Não estou falando do filme de 1959, de Billy Wilder, estrelado pela inesquecível Marilyn Monroe. Estou falando de 2024, que – até o momento – está cotado para se tornar o ano mais quente da história. Superará 2023, então considerado o período de maior temperatura dentro de um “curto” período de cento e vinte e cinco mil anos!
A temperatura média global neste ano é a mais elevada que já se documentou. Isso é terrível, mas não tem sido encarada com a devida seriedade, pois estamos absortos cuidando de outros assuntos.
Quando aumenta a temperatura, simultaneamente ao acréscimo das emissões dos gases venenosos causadores do efeito-estufa, potencializa-se o risco de chuvas extremas. Só que o petróleo continua a morar na mentalidade dos insensíveis. Pouco ou nada se faz para nos livrarmos dele.
O resultado é o aumento de mortes causadas pelo calor. Ilhas de calor, bolhas de calor, ondas de calor, tudo mata mais do que o frio. Só que os assentos de óbito nunca mencionam a temperatura. Insere-se no assento apenas o gatilho disparado pela origem do mal de que derivou a morte. Infarto, AVC, embolia, mal súbito, septicemia, etc. Lá no início da caminhada que termina no cemitério – ou no crematório – está a temperatura com a qual os humanos não conseguem sobreviver.
O drama é que se procura debelar o calor com ar condicionado. Ele funciona para quem pode pagar por esse investimento que não é barato e que demanda custeio permanente. Pense-se que a energia estacionária é a segunda causa de emissão dos gases do efeito estufa, logo após o campeão assassino que é o combustível fóssil utilizado no transporte.
Mas não é só isso. Os edifícios de alto padrão, que são bastante antiecológicos, servem-se de muito vidro, de muito laminado. São bonitos de ver, refletindo o sol inclemente. Mas são um cavalo de troia. Causam prejuízo ao meio ambiente.
Estudos da FAU, a Faculdade de Arquitetura e Urbanismo da USP já concluíram que essas moradias são insustentáveis. Será necessário proceder a uma reforma estrutural dessas edificações, para que seus habitantes continuem a viver enjaulados dentro delas.
Há um ciclo perverso em plena atuação. Envidraçam-se as varandas porque a Lei de Zoneamento não as contabiliza como área construída, o que leva a uma redução dos tributos devidos pela poderosa indústria da construção civil. Assim, os prédios são entregues aos proprietários com áreas abertas e estes depois as fecham com vidro. Isso é, na verdade, a construção de uma estufa. Como estufa, ela só permite que se viva dentro dela se houver ar condicionado.
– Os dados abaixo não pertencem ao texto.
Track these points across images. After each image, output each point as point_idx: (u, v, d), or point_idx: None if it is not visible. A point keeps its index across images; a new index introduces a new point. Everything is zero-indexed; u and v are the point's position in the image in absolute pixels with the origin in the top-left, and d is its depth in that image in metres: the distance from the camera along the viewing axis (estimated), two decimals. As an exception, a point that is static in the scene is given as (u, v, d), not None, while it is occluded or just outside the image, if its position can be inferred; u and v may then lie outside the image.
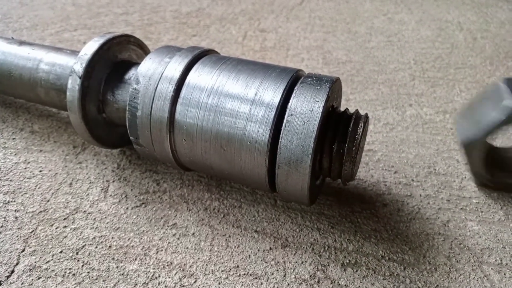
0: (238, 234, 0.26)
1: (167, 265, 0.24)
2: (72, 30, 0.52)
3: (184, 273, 0.23)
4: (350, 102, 0.39)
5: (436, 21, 0.59)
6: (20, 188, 0.28)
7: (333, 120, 0.23)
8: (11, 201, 0.27)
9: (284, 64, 0.46)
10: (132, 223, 0.26)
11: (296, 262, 0.24)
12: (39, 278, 0.23)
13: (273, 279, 0.23)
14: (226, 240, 0.25)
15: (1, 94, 0.36)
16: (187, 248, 0.25)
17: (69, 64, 0.29)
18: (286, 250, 0.25)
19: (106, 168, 0.30)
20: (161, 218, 0.27)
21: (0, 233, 0.25)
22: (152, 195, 0.28)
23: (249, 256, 0.24)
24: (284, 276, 0.23)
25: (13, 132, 0.34)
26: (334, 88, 0.23)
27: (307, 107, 0.21)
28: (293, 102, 0.22)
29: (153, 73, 0.25)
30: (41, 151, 0.32)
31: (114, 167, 0.30)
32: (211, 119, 0.23)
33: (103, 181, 0.29)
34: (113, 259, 0.24)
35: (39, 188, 0.28)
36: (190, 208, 0.27)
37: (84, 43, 0.48)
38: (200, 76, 0.24)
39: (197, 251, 0.24)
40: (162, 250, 0.24)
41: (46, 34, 0.51)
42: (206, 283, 0.23)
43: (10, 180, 0.29)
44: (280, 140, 0.22)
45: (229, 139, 0.23)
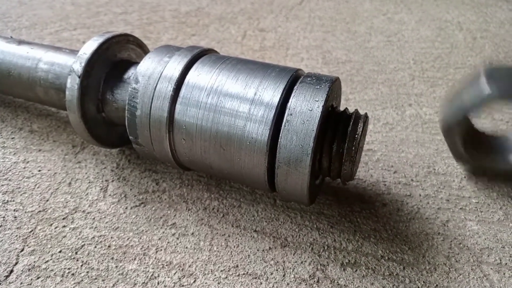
0: (238, 234, 0.26)
1: (166, 265, 0.24)
2: (71, 29, 0.52)
3: (184, 272, 0.23)
4: (349, 101, 0.39)
5: (436, 21, 0.59)
6: (19, 187, 0.28)
7: (333, 120, 0.23)
8: (10, 201, 0.27)
9: (284, 64, 0.46)
10: (131, 222, 0.26)
11: (296, 262, 0.24)
12: (38, 278, 0.23)
13: (273, 279, 0.23)
14: (226, 239, 0.25)
15: (0, 93, 0.36)
16: (187, 247, 0.25)
17: (68, 63, 0.29)
18: (286, 250, 0.25)
19: (105, 167, 0.30)
20: (161, 217, 0.26)
21: (-1, 232, 0.25)
22: (151, 195, 0.28)
23: (249, 255, 0.24)
24: (284, 275, 0.23)
25: (12, 132, 0.34)
26: (334, 87, 0.23)
27: (306, 107, 0.21)
28: (292, 101, 0.22)
29: (152, 72, 0.25)
30: (40, 150, 0.32)
31: (113, 167, 0.30)
32: (210, 118, 0.23)
33: (102, 181, 0.29)
34: (112, 258, 0.24)
35: (38, 187, 0.28)
36: (189, 207, 0.27)
37: (83, 42, 0.48)
38: (199, 75, 0.24)
39: (196, 250, 0.24)
40: (161, 250, 0.24)
41: (45, 33, 0.50)
42: (206, 283, 0.23)
43: (9, 180, 0.29)
44: (279, 140, 0.22)
45: (228, 139, 0.23)
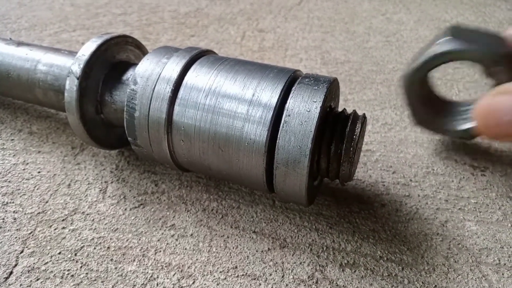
0: (237, 235, 0.26)
1: (165, 266, 0.24)
2: (71, 31, 0.52)
3: (183, 274, 0.23)
4: (348, 102, 0.39)
5: (435, 21, 0.59)
6: (19, 189, 0.28)
7: (331, 121, 0.23)
8: (10, 202, 0.27)
9: (283, 64, 0.46)
10: (131, 224, 0.26)
11: (295, 263, 0.24)
12: (37, 280, 0.23)
13: (272, 280, 0.23)
14: (225, 241, 0.25)
15: (-1, 95, 0.36)
16: (186, 249, 0.25)
17: (67, 65, 0.29)
18: (285, 251, 0.25)
19: (104, 169, 0.30)
20: (160, 219, 0.27)
21: (-1, 234, 0.25)
22: (150, 196, 0.28)
23: (248, 256, 0.24)
24: (283, 276, 0.23)
25: (11, 133, 0.34)
26: (332, 88, 0.23)
27: (304, 108, 0.21)
28: (290, 102, 0.22)
29: (150, 73, 0.25)
30: (39, 152, 0.32)
31: (113, 168, 0.30)
32: (208, 119, 0.23)
33: (101, 182, 0.29)
34: (111, 260, 0.24)
35: (37, 189, 0.28)
36: (188, 209, 0.27)
37: (83, 43, 0.48)
38: (197, 76, 0.24)
39: (195, 252, 0.24)
40: (160, 251, 0.24)
41: (45, 34, 0.51)
42: (205, 284, 0.23)
43: (9, 181, 0.29)
44: (277, 141, 0.22)
45: (226, 140, 0.23)
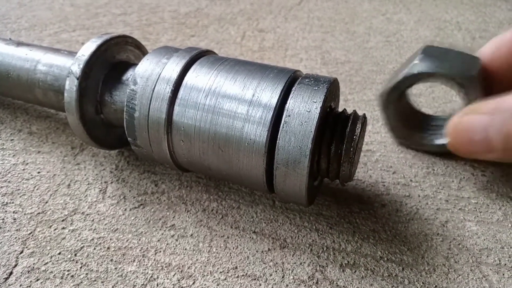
0: (237, 235, 0.26)
1: (165, 267, 0.24)
2: (71, 31, 0.52)
3: (183, 274, 0.23)
4: (348, 102, 0.39)
5: (435, 21, 0.59)
6: (18, 189, 0.28)
7: (331, 121, 0.23)
8: (9, 203, 0.27)
9: (283, 65, 0.46)
10: (131, 224, 0.26)
11: (295, 263, 0.24)
12: (37, 280, 0.23)
13: (272, 280, 0.23)
14: (225, 241, 0.25)
15: (-1, 95, 0.36)
16: (186, 249, 0.25)
17: (67, 65, 0.29)
18: (285, 251, 0.25)
19: (104, 169, 0.30)
20: (160, 219, 0.26)
21: (-2, 234, 0.25)
22: (150, 196, 0.28)
23: (248, 257, 0.24)
24: (283, 277, 0.23)
25: (11, 133, 0.34)
26: (332, 88, 0.23)
27: (304, 108, 0.21)
28: (290, 103, 0.22)
29: (150, 74, 0.25)
30: (39, 152, 0.32)
31: (112, 168, 0.30)
32: (208, 120, 0.23)
33: (101, 182, 0.29)
34: (111, 260, 0.24)
35: (37, 189, 0.28)
36: (188, 209, 0.27)
37: (82, 43, 0.48)
38: (197, 77, 0.24)
39: (195, 252, 0.24)
40: (160, 252, 0.24)
41: (45, 34, 0.51)
42: (205, 284, 0.23)
43: (8, 182, 0.29)
44: (277, 141, 0.22)
45: (226, 140, 0.23)
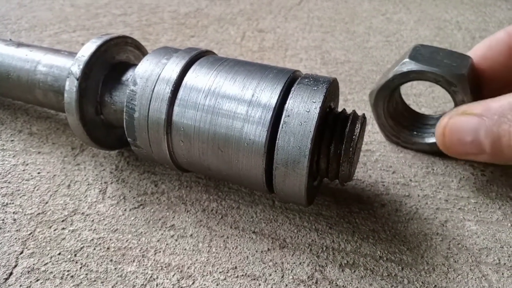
0: (236, 235, 0.26)
1: (165, 267, 0.24)
2: (71, 31, 0.52)
3: (182, 274, 0.23)
4: (348, 102, 0.39)
5: (435, 21, 0.59)
6: (19, 190, 0.28)
7: (331, 121, 0.23)
8: (10, 203, 0.27)
9: (283, 65, 0.46)
10: (130, 224, 0.26)
11: (294, 263, 0.24)
12: (37, 280, 0.23)
13: (271, 280, 0.23)
14: (224, 241, 0.25)
15: (-1, 96, 0.36)
16: (185, 249, 0.25)
17: (67, 66, 0.29)
18: (284, 251, 0.25)
19: (104, 169, 0.30)
20: (159, 219, 0.27)
21: (-2, 235, 0.25)
22: (150, 197, 0.28)
23: (247, 257, 0.24)
24: (282, 277, 0.23)
25: (11, 134, 0.34)
26: (331, 88, 0.23)
27: (304, 108, 0.21)
28: (290, 103, 0.22)
29: (150, 74, 0.25)
30: (39, 153, 0.32)
31: (112, 169, 0.30)
32: (208, 120, 0.23)
33: (101, 183, 0.29)
34: (111, 260, 0.24)
35: (37, 190, 0.28)
36: (188, 209, 0.27)
37: (83, 44, 0.48)
38: (197, 77, 0.24)
39: (195, 252, 0.24)
40: (160, 252, 0.24)
41: (45, 35, 0.51)
42: (204, 285, 0.23)
43: (9, 182, 0.29)
44: (277, 141, 0.22)
45: (226, 140, 0.23)
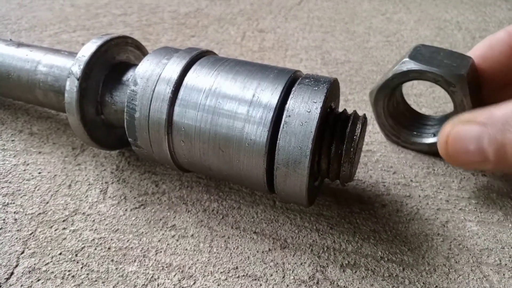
0: (237, 236, 0.26)
1: (166, 267, 0.24)
2: (71, 31, 0.52)
3: (183, 274, 0.23)
4: (349, 102, 0.39)
5: (435, 21, 0.59)
6: (19, 190, 0.28)
7: (331, 121, 0.23)
8: (10, 203, 0.27)
9: (283, 65, 0.46)
10: (131, 224, 0.26)
11: (295, 263, 0.24)
12: (38, 280, 0.23)
13: (272, 280, 0.23)
14: (225, 241, 0.25)
15: (-1, 96, 0.36)
16: (186, 249, 0.25)
17: (67, 66, 0.29)
18: (285, 251, 0.25)
19: (105, 169, 0.30)
20: (160, 219, 0.27)
21: (0, 235, 0.25)
22: (151, 197, 0.28)
23: (248, 257, 0.24)
24: (283, 277, 0.23)
25: (12, 134, 0.34)
26: (332, 89, 0.23)
27: (304, 108, 0.21)
28: (290, 103, 0.22)
29: (151, 74, 0.25)
30: (40, 153, 0.32)
31: (113, 169, 0.30)
32: (209, 120, 0.23)
33: (102, 183, 0.29)
34: (112, 260, 0.24)
35: (38, 190, 0.28)
36: (189, 209, 0.27)
37: (83, 44, 0.48)
38: (198, 77, 0.24)
39: (196, 252, 0.24)
40: (161, 252, 0.24)
41: (45, 35, 0.51)
42: (205, 285, 0.23)
43: (9, 182, 0.29)
44: (278, 141, 0.22)
45: (227, 141, 0.23)
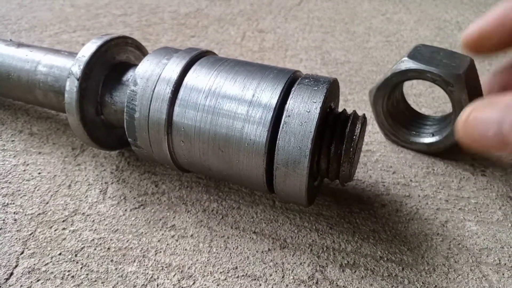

Essa questão envolve um complexo de problemas. É a saúde pública, afetada por uma opção da engenharia e da arquitetura, aliada a um aproveitamento egoísta e insensato do espaço. Já não se deixa solo livre para escoar as águas das precipitações pluviométricas ou para hospedar aquele milagre chamado árvore.
Mas é uma questão econômica, pois haverá a necessidade de produção crescente de energia e isto demandará investimentos públicos, mudança na estrutura das cidades e onerará o orçamento doméstico de quem se vê obrigado a não desligar o ar condicionado. O gasto quadruplica numa residência, quando se é obrigado a manter acionado o equipamento condicionador da temperatura.
O mais sério, contudo, é o aprofundamento das desigualdades sociais. Os pobres não têm varanda envidraçada, mas também não têm ar condicionado. Continuam em submoradias, construídas de forma tosca e com utilização de materiais praticamente inservíveis para a preservação da higidez física e mental.
É lamentável que a lucidez tupiniquim não se compenetre de que é preciso um retorno à natureza. Edificar com base nos ensinamentos de uma natureza acolhedora, generosa e biodiversa, que permitiu a existência da Terra com suas maravilhas, durante milênios. Experiência que estamos encerrando prematuramente, com nossa insanidade ao desrespeitar os recursos naturais.
O remédio para as altas temperaturas está ao nosso alcance e à nossa disposição. Chama-se arborização. Produzir mudas, plantar, proteger as árvores, é algo que salvaria a humanidade e reduziria, substancialmente, a temperatura terrestre. Já está provado que, quanto mais quente, está longe de ser melhor.